STATED TASK 1> Reproduce word for word the part of the mortgage rates text that opens with the words containing "When we talk" and closes with "the math quickly.".
STATED TASK 2> According to the mortgage rates text, what is the national average rate for a 15-year VA loan?

PROVIDED TEXT>
★ ★ ★ ★
Mortgage rates eased noticeably based on the latest Zillow lender marketplace averages, with the 30-year fixed falling to 6.17%, the 15-year fixed sitting at 5.75%, and the 5/1 ARM around 6.09%. Those shifts are meaningful: the 30-year is down by roughly a quarter of a percentage point since earlier in the week, and adjustable options have dropped in many cases. For buyers, even small moves like these can change affordability and monthly-payment math fast.

When we talk national averages for Sunday, June 28, 2026, the headline numbers are straightforward: 30-year fixed at about 6.17%, 20-year fixed near 6.00%, 15-year fixed at 5.75%, 5/1 ARM at 6.09%, and 7/1 ARM around 6.14%. VA loans still show slightly better pricing, with a 30-year VA around 5.69% and a 15-year VA near 5.41%. Those are rounded national figures, so your local offer will depend on credit, down payment, and loan specifics.

Refinance rates trickle a little higher in some measures, with a 30-year refinance average near 6.26% while 15-year refis sit closer to 5.73%. It’s common to see refinance pricing a touch above purchase pricing because the borrower profile and product mix differ, but that gap isn’t fixed. Shop and compare if you’re thinking about refi, because timing and lender fees change the math quickly.
★ ★ ★ ★
Extracted records>
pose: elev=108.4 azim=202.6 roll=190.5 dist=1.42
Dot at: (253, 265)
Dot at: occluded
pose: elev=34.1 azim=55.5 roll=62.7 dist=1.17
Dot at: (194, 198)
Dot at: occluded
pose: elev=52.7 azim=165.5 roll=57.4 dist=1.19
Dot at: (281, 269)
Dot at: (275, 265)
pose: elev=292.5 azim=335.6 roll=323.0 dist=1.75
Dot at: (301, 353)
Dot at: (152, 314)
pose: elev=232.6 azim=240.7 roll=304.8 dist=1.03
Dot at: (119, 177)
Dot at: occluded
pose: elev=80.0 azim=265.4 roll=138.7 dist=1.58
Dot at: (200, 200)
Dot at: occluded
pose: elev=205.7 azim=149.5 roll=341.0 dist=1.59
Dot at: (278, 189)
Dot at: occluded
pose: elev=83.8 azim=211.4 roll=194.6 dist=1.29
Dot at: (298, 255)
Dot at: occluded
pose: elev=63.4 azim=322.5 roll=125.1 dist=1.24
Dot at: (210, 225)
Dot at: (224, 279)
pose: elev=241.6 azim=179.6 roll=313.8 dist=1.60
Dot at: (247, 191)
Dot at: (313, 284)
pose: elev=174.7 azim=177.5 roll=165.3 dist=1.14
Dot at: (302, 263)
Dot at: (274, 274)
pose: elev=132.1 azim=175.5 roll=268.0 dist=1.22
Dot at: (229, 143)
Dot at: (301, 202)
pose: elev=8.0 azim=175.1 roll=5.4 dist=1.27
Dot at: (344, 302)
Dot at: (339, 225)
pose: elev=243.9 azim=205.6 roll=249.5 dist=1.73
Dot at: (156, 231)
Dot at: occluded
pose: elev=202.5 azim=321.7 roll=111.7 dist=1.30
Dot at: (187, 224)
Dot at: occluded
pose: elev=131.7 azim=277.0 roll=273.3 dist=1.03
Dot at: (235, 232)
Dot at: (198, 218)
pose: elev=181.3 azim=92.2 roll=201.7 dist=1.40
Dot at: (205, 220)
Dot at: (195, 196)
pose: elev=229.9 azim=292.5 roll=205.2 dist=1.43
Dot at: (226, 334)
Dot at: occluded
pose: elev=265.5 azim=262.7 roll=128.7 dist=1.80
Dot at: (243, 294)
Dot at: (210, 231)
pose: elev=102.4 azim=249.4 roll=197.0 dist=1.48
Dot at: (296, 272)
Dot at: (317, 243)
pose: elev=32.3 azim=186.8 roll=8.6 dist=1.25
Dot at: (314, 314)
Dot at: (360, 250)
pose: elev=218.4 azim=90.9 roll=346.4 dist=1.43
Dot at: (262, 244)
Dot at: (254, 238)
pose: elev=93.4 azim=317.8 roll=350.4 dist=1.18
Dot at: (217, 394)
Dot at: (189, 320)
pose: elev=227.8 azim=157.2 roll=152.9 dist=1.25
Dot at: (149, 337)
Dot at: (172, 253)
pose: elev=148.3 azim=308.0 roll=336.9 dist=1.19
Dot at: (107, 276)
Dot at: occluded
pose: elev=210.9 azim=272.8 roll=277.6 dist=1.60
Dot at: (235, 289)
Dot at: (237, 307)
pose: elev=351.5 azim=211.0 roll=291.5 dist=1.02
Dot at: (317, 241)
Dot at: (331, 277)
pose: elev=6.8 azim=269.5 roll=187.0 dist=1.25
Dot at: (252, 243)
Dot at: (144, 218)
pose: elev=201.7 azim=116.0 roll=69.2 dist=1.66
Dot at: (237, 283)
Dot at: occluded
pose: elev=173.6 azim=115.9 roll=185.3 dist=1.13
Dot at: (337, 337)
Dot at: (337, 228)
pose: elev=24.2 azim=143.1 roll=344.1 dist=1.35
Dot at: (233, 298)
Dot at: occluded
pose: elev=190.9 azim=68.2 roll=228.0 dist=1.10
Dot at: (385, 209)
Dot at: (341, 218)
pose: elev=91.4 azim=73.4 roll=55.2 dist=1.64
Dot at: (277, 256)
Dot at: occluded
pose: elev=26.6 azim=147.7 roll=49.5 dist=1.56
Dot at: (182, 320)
★ ★ ★ ★
FINAL RESULT 1>
When we talk national averages for Sunday, June 28, 2026, the headline numbers are straightforward: 30-year fixed at about 6.17%, 20-year fixed near 6.00%, 15-year fixed at 5.75%, 5/1 ARM at 6.09%, and 7/1 ARM around 6.14%. VA loans still show slightly better pricing, with a 30-year VA around 5.69% and a 15-year VA near 5.41%. Those are rounded national figures, so your local offer will depend on credit, down payment, and loan specifics.

Refinance rates trickle a little higher in some measures, with a 30-year refinance average near 6.26% while 15-year refis sit closer to 5.73%. It’s common to see refinance pricing a touch above purchase pricing because the borrower profile and product mix differ, but that gap isn’t fixed. Shop and compare if you’re thinking about refi, because timing and lender fees change the math quickly.

FINAL RESULT 2> Near 5.41%.